* _WORK ITEM_:
Say how many lines below hold the word "Nébih"; give the number by itself.

* _DATA IN THIS EXERCISE_:
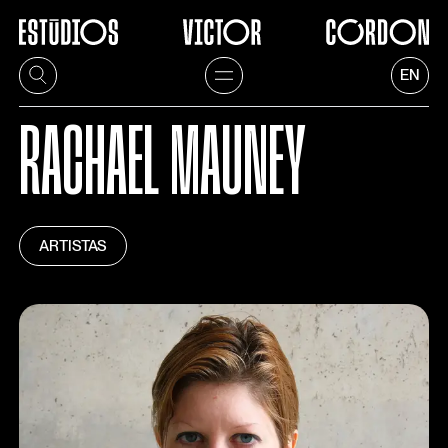
EN
RACHAEL MAUNEY
ARTISTAS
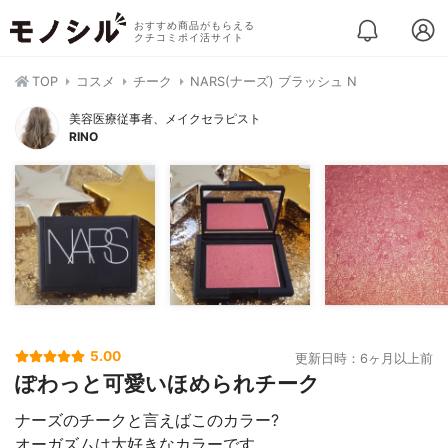
おすすめ商品がもらえる
クチコミポイ活サイト
TOP
コスメ
チーク
NARS(ナーズ) ブラッシュ N
美容医療従事者、メイクセラピスト
RINO
5.00
更新日時：6ヶ月以上前
ぽわっと可愛いほめられチーク
ナーズのチークと言えばこのカラー?
オーガズムは大好きなカラーです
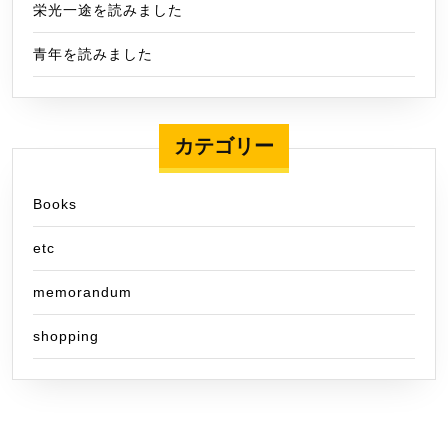
栄光一途を読みました
青年を読みました
カテゴリー
Books
etc
memorandum
shopping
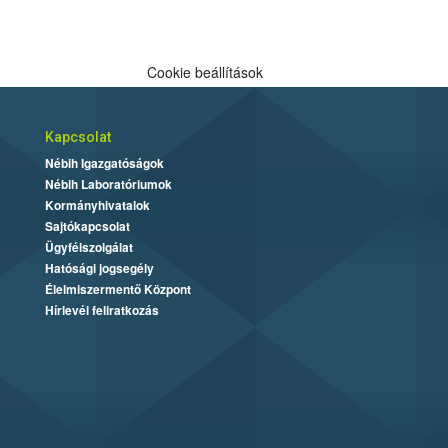
Cookie beállítások
Kapcsolat
Nébih Igazgatóságok
Nébih Laboratóriumok
Kormányhivatalok
Sajtókapcsolat
Ügyfélszolgálat
Hatósági jogsegély
Élelmiszermentő Központ
Hírlevél feliratkozás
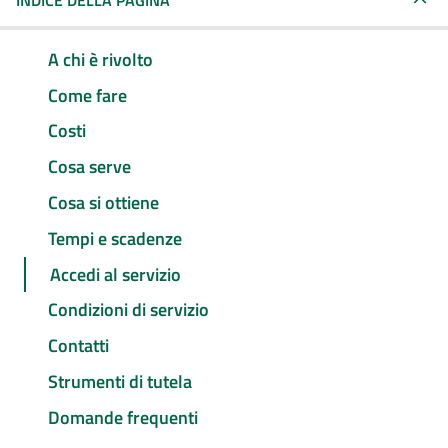
INDICE DELLA PAGINA
A chi è rivolto
Come fare
Costi
Cosa serve
Cosa si ottiene
Tempi e scadenze
Accedi al servizio
Condizioni di servizio
Contatti
Strumenti di tutela
Domande frequenti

* _ANSWER TO THE EXERCISE_:
2